Sun 2 Jan 2011
I have often mentioned one of our favorite cold weather dishes, the Cod and Chorizo Stew with Leeks, Potatoes and Tomatoes. We probably make this twice a month during Fall and Winter. It’s a combination of ingredients and effects that never fails, but a couple of nights ago LL added a few fillips that turned it into perfection. To top that, we drank a wine that matched the dish flavor for flavor, spice for spice, a brief triumph of the synergy of comparison and contrast, of purpose and reflection.
Cod and Chorizo Stew is really a simple dish, but this time, because she was using a brand and type of chorizo that we had not bought before, LL added Spanish smoked paprika, which amped up the stew’s richness, smokiness and spicy appeal (and deepened the color of the sauce), and then, in the sort of intuitive flash of genius that makes her such a better cook than I, she quickly peeled a mandarin orange, segmented it and dropped the pieces into the gently simmering pot. Lord have mercy, what a difference these little touches made in the stew! A dish that we had unflaggingly enjoyed now became sublime.
For wine, I opened a bottle of the Colomé Torrontés 2010, from Argentina’s Valle Calchaqui vineyard area in the Salta region, way up northwest by the Bolivian border. Founded in 1831, the winery was acquired by The Hess Collection in 2001. The Colome vineyards occur at an astonishing 6,000 to 10,000 feet above sea-level. Winemaker is Thibaut Delmotte.
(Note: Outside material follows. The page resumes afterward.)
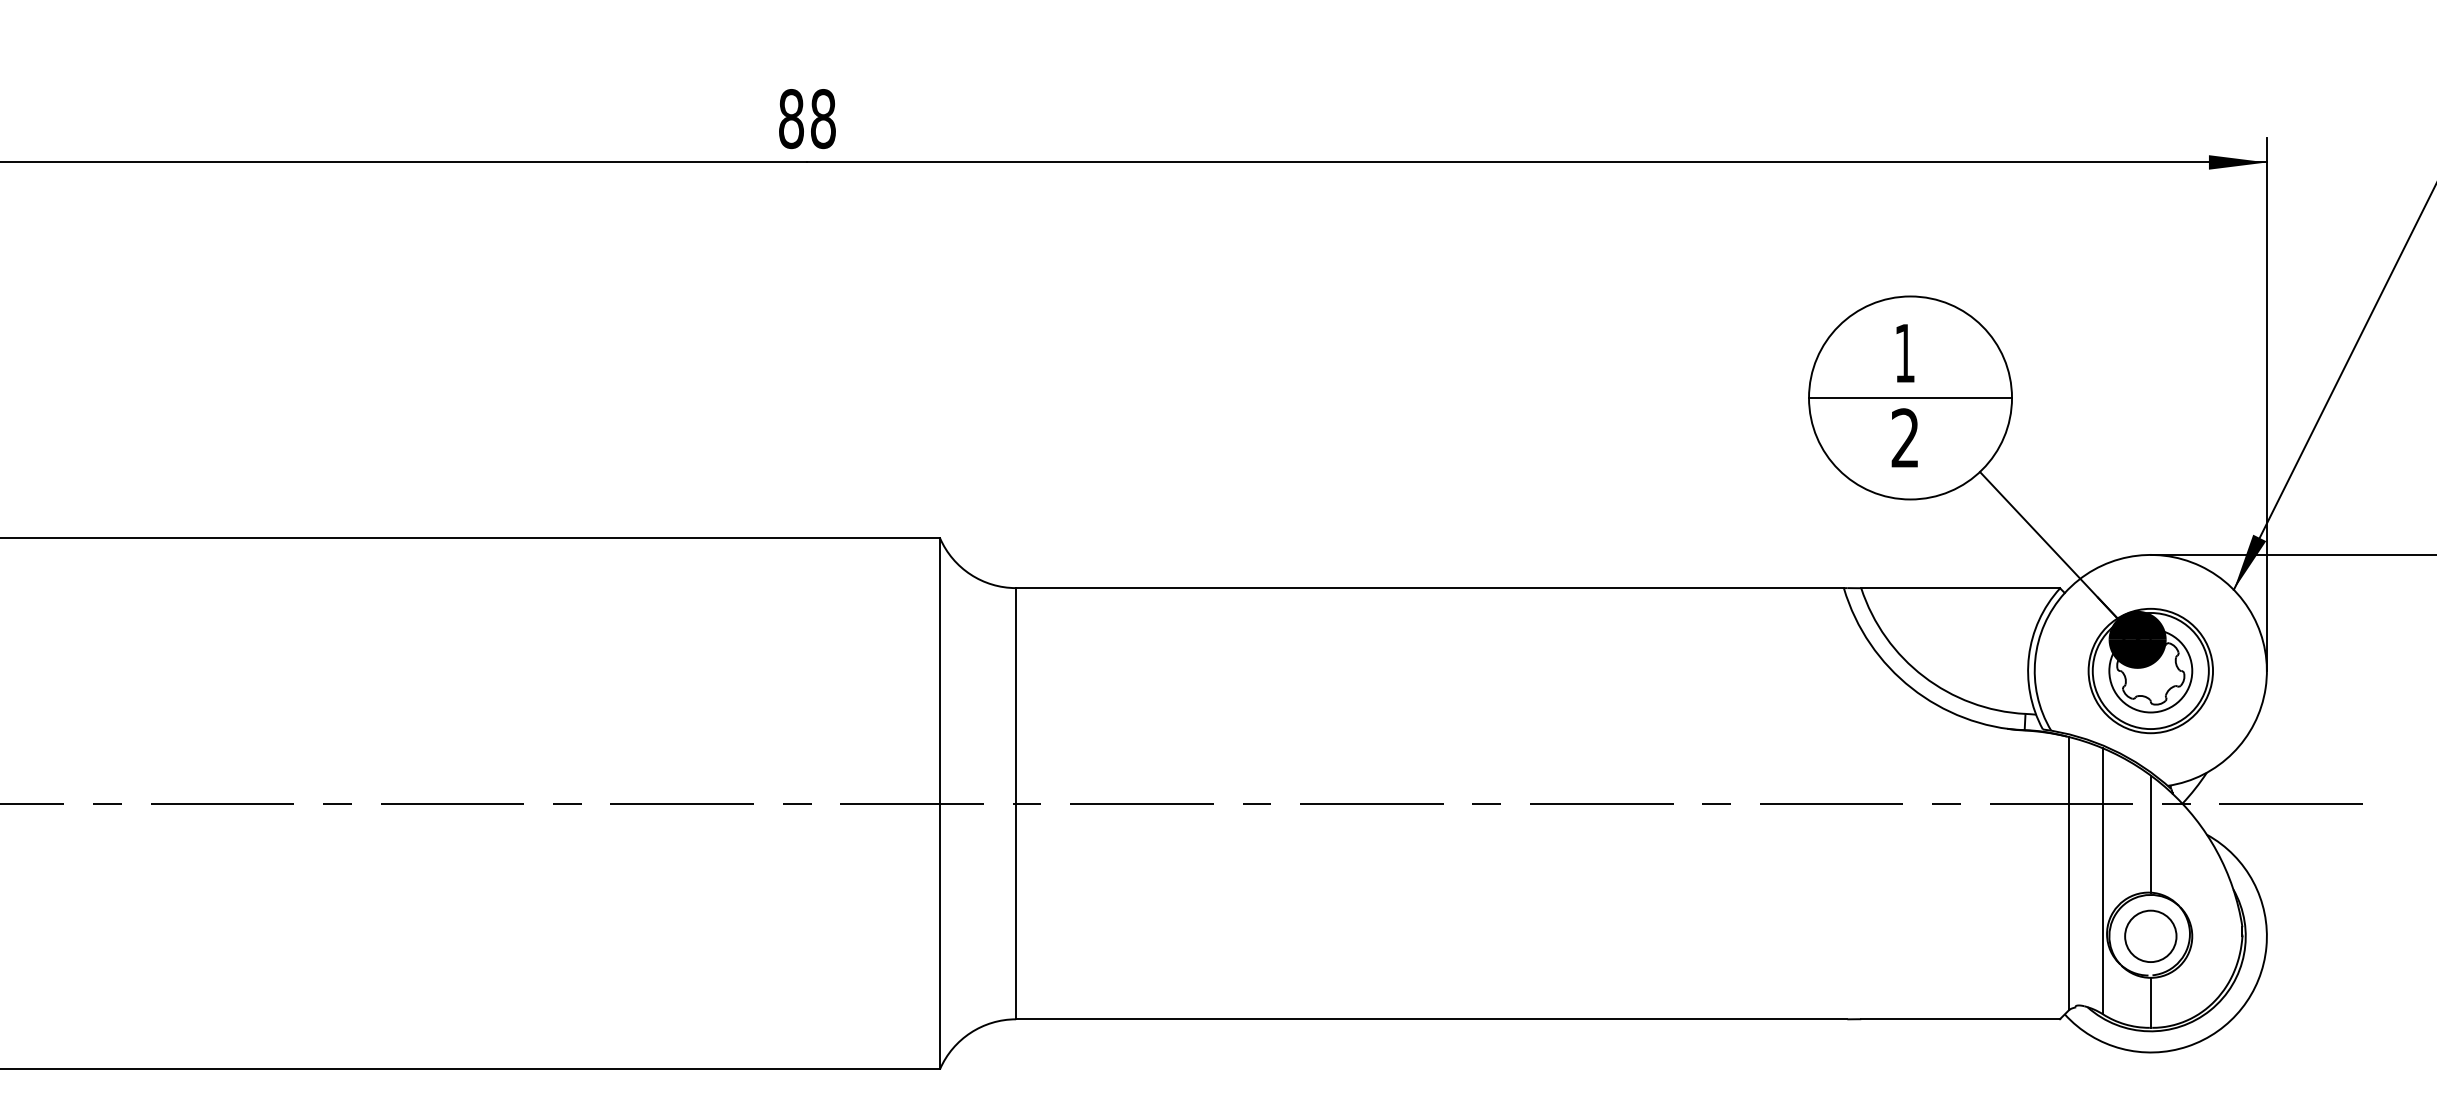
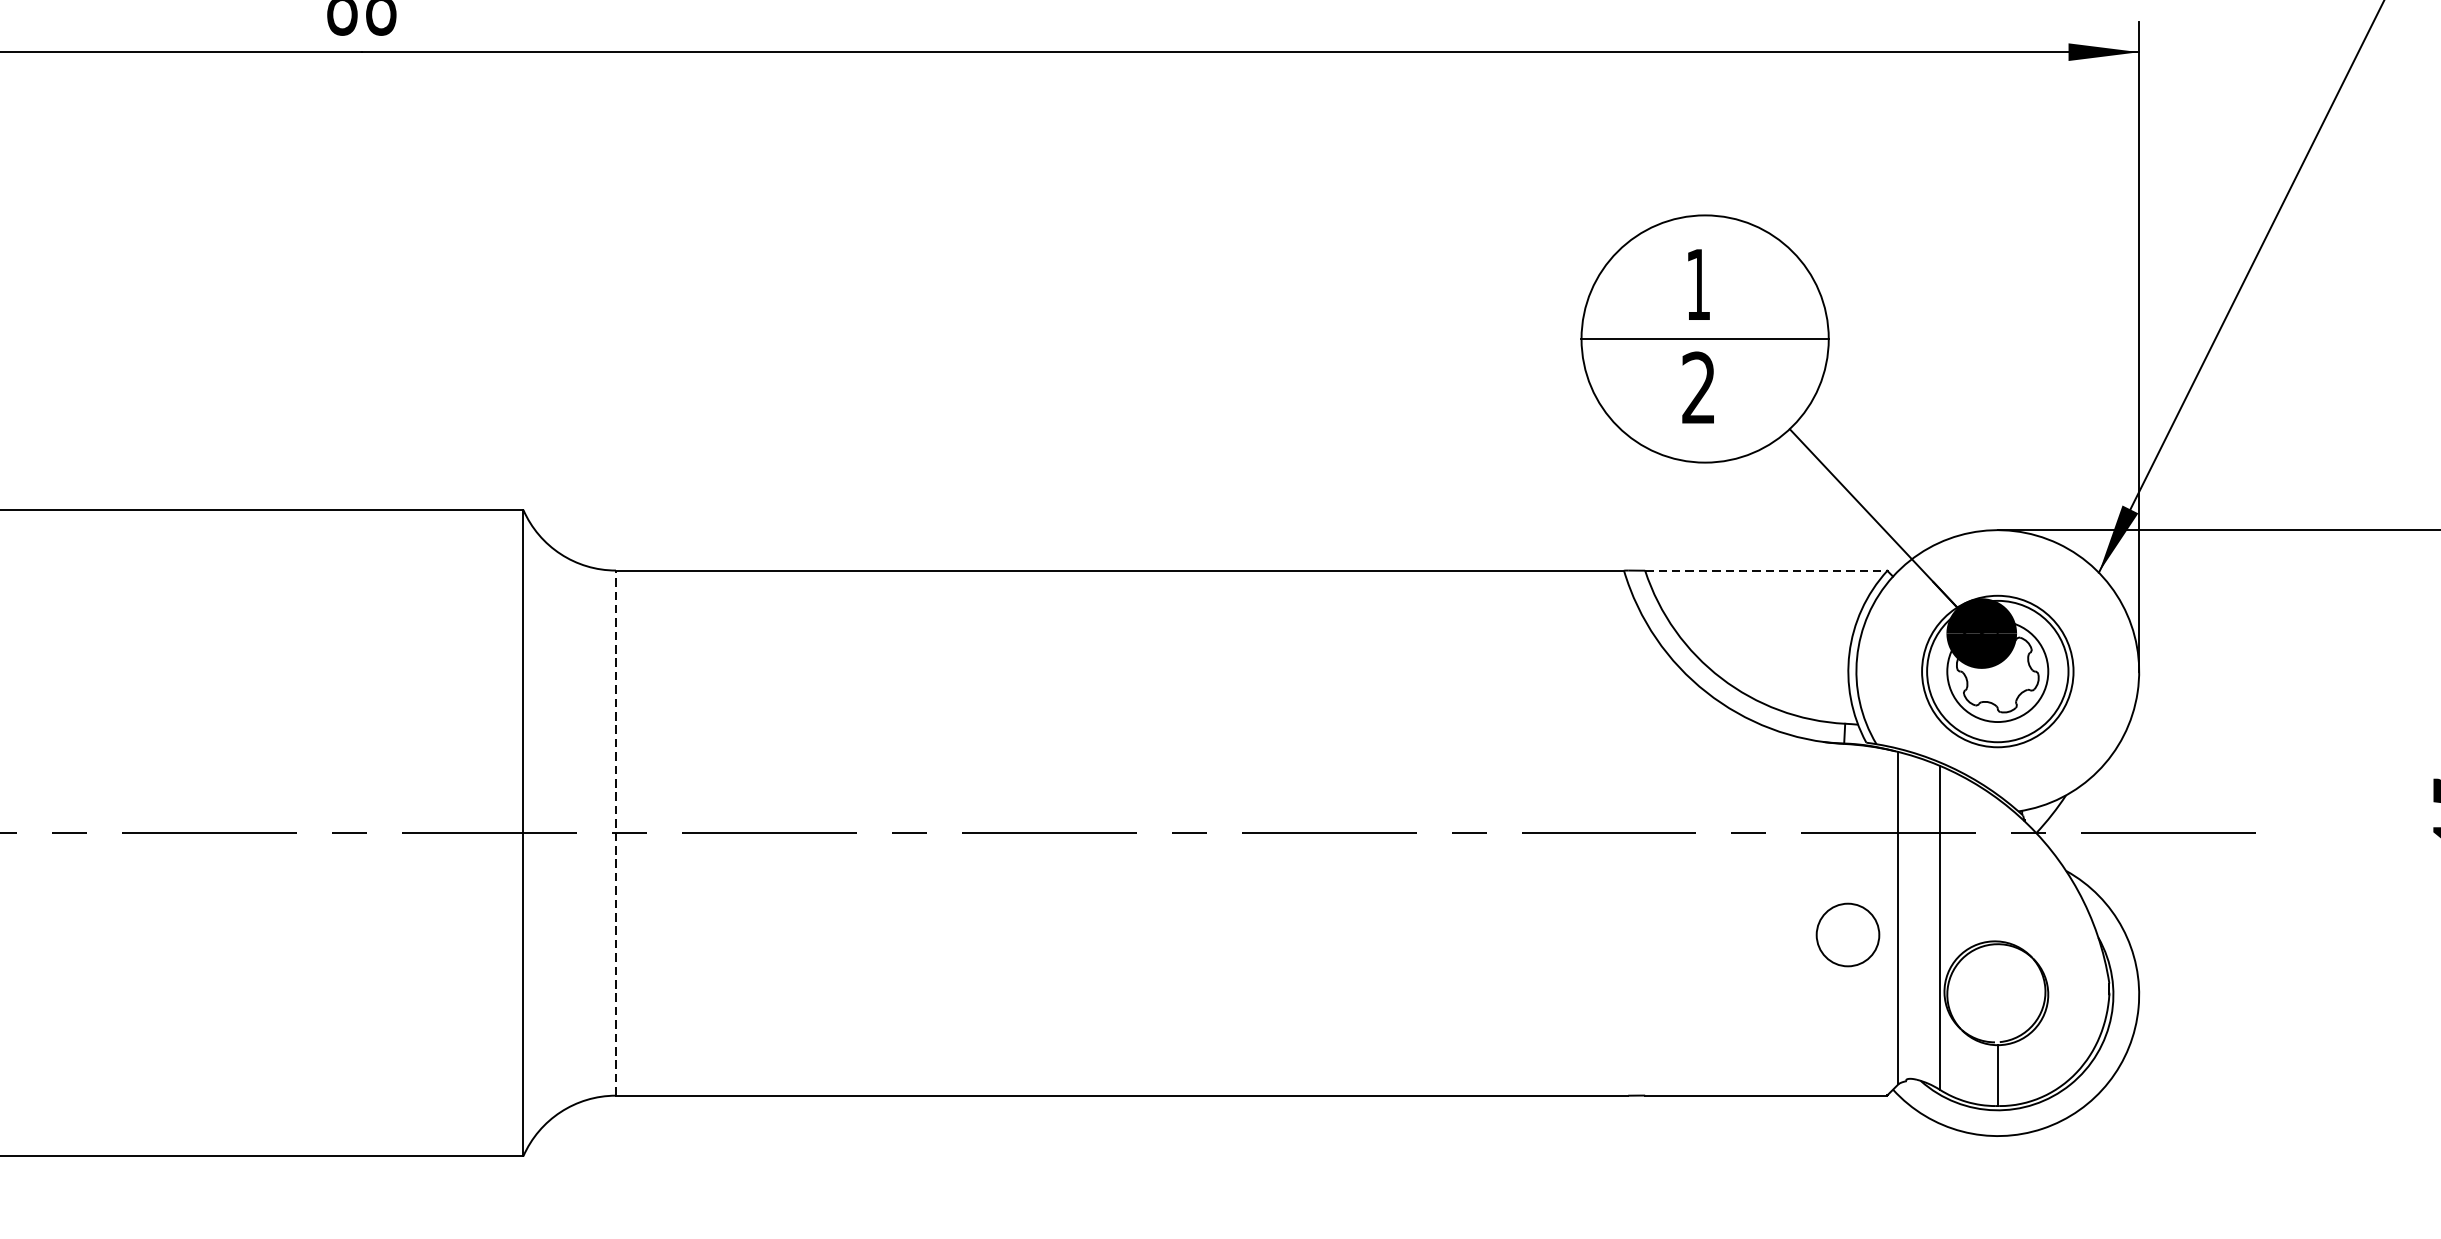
line: (1961, 588) -> (1767, 571), solid -> dashed
line: (1016, 803) -> (616, 832), solid -> dashed
line: (2150, 833) -> (1997, 869), removed
circle: (2150, 935) -> (1847, 933), moved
The Colomé Torrontés 2010 is lean and spare yet broadly floral and herbal; achingly dry yet juicy, almost luscious. Spiced peach and pear and roasted lemon segue into mango, with banners of jasmine and camellia waving free amid strains of orange rind, leafy fig and dusty apple and pineapple. This all sounds deliriously hedonistic, but the wine preserves an element of almost mysterious reticence, a muscat-like intensity and paradoxical sinewy quality, due to bracing acidity, clean-edged limestone-like minerality and a scintillating note of bitterness on the finish. Made all in stainless steel, from 30- to 60-year-old vines. 13.5 percent alcohol. 2,210 cases imported. I’m a fan of wines made from the torrontés grape, which tend to be simple, direct and refreshing, yet while this version does not overburden itself (or ourselves) with freighted importance, it’s probably the best example I have tasted, and it was close to thrilling with the Cod and Chorizo Stew. Because of its seamless amalgam of complexity and delicate airiness, I’ll go for an Excellent rating. About $15, representing Terrific Value.
Imported by The Hess Collection, Napa, Cal. A sample for review.